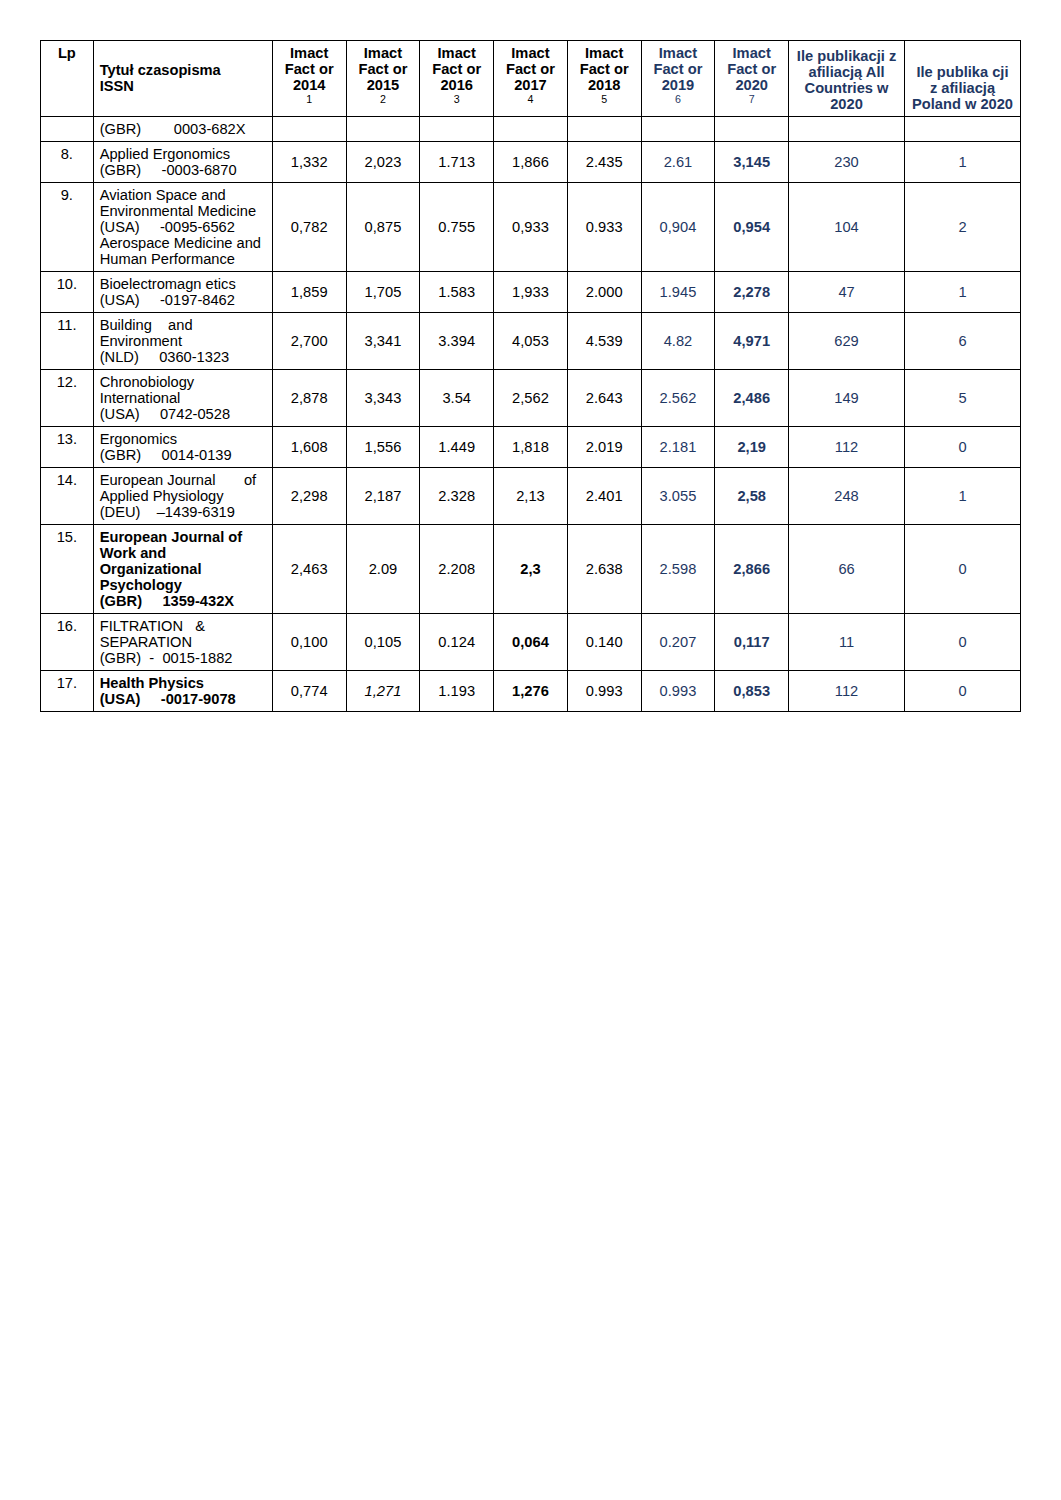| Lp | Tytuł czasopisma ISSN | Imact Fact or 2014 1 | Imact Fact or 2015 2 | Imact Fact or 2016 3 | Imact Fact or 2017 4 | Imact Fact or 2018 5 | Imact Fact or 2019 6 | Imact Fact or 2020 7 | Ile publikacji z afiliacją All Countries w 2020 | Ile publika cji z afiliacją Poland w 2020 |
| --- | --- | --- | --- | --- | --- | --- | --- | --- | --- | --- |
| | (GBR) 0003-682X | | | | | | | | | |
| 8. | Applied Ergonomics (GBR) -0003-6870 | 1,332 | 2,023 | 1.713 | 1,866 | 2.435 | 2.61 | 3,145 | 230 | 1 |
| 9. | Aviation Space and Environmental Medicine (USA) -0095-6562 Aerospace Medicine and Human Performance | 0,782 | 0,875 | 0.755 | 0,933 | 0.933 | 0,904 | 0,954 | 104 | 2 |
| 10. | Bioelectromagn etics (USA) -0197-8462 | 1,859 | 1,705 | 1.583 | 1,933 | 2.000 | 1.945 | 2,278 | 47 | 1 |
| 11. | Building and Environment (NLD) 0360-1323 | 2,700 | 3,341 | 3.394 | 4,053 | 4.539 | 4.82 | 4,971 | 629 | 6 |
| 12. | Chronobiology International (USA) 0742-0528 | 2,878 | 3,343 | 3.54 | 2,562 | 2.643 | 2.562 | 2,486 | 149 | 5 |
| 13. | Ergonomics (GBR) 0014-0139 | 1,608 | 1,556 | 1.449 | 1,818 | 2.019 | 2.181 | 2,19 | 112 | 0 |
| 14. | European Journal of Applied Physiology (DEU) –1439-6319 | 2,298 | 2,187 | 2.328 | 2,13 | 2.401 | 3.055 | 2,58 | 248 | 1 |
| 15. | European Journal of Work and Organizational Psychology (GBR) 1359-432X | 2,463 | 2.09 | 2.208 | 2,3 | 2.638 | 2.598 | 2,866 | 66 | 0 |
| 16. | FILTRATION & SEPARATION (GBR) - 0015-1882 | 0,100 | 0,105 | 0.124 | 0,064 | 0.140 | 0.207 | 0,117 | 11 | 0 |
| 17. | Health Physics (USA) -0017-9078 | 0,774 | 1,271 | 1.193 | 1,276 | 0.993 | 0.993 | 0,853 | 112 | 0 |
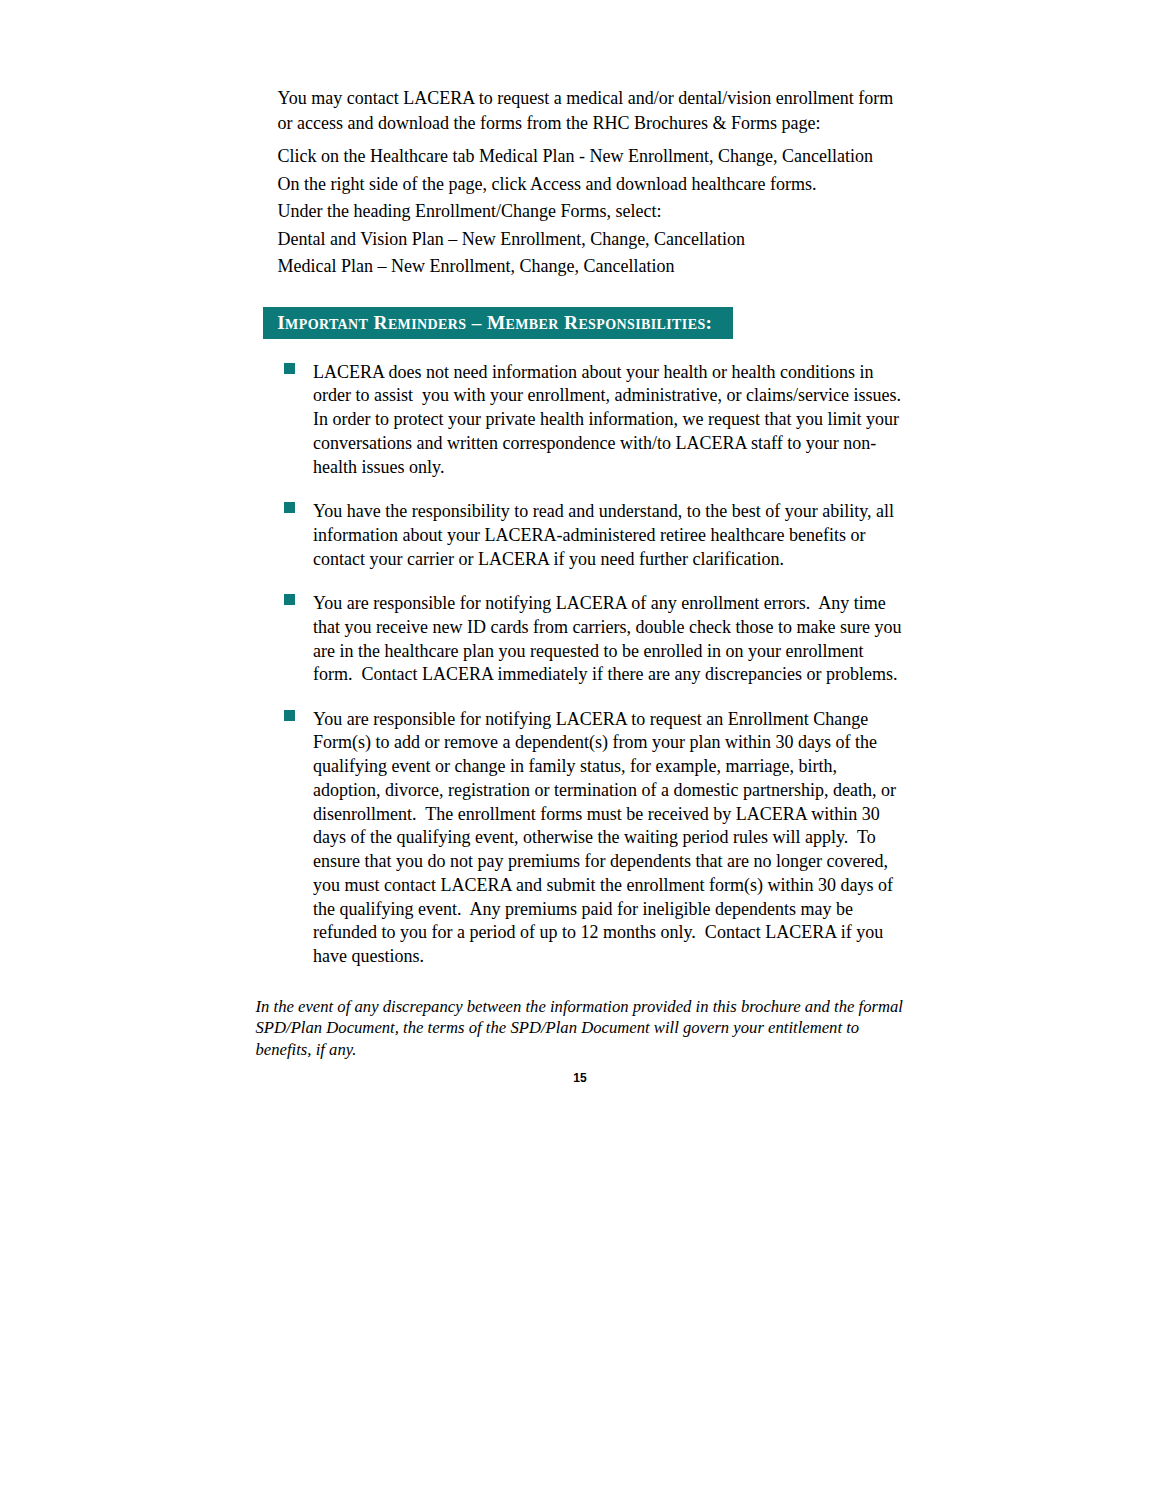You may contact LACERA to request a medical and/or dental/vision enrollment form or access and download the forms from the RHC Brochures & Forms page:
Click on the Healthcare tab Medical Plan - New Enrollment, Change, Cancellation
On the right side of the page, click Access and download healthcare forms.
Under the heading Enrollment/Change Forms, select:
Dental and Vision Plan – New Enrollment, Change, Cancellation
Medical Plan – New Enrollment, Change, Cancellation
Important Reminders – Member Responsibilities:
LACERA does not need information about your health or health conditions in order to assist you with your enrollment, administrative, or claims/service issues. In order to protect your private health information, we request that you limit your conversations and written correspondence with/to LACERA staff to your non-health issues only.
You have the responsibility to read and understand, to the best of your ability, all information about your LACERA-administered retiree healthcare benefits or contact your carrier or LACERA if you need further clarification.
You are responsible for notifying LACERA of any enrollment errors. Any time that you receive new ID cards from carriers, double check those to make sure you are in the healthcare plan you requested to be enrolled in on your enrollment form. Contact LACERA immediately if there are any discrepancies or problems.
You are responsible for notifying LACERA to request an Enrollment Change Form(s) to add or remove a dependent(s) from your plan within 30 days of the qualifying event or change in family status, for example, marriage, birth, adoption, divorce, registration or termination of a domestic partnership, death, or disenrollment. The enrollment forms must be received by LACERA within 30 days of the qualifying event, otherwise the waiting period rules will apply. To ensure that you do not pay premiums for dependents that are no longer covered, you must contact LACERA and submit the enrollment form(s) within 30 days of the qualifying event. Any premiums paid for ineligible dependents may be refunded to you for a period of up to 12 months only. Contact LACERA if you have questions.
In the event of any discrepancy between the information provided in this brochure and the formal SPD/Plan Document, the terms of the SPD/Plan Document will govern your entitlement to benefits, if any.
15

#### WHAT THE EXERCISE ASKS
No pictures should appear; only the lines from the first line of the records through the line with "2,19 | 112 | 0 |", both included, are to be restated word for word.

#### SOLUTION FOR THIS TASK
| Lp | Tytuł czasopisma ISSN | Imact Fact or 2014 1 | Imact Fact or 2015 2 | Imact Fact or 2016 3 | Imact Fact or 2017 4 | Imact Fact or 2018 5 | Imact Fact or 2019 6 | Imact Fact or 2020 7 | Ile publikacji z afiliacją All Countries w 2020 | Ile publika cji z afiliacją Poland w 2020 |
| --- | --- | --- | --- | --- | --- | --- | --- | --- | --- | --- |
| | (GBR) 0003-682X | | | | | | | | | |
| 8. | Applied Ergonomics (GBR) -0003-6870 | 1,332 | 2,023 | 1.713 | 1,866 | 2.435 | 2.61 | 3,145 | 230 | 1 |
| 9. | Aviation Space and Environmental Medicine (USA) -0095-6562 Aerospace Medicine and Human Performance | 0,782 | 0,875 | 0.755 | 0,933 | 0.933 | 0,904 | 0,954 | 104 | 2 |
| 10. | Bioelectromagn etics (USA) -0197-8462 | 1,859 | 1,705 | 1.583 | 1,933 | 2.000 | 1.945 | 2,278 | 47 | 1 |
| 11. | Building and Environment (NLD) 0360-1323 | 2,700 | 3,341 | 3.394 | 4,053 | 4.539 | 4.82 | 4,971 | 629 | 6 |
| 12. | Chronobiology International (USA) 0742-0528 | 2,878 | 3,343 | 3.54 | 2,562 | 2.643 | 2.562 | 2,486 | 149 | 5 |
| 13. | Ergonomics (GBR) 0014-0139 | 1,608 | 1,556 | 1.449 | 1,818 | 2.019 | 2.181 | 2,19 | 112 | 0 |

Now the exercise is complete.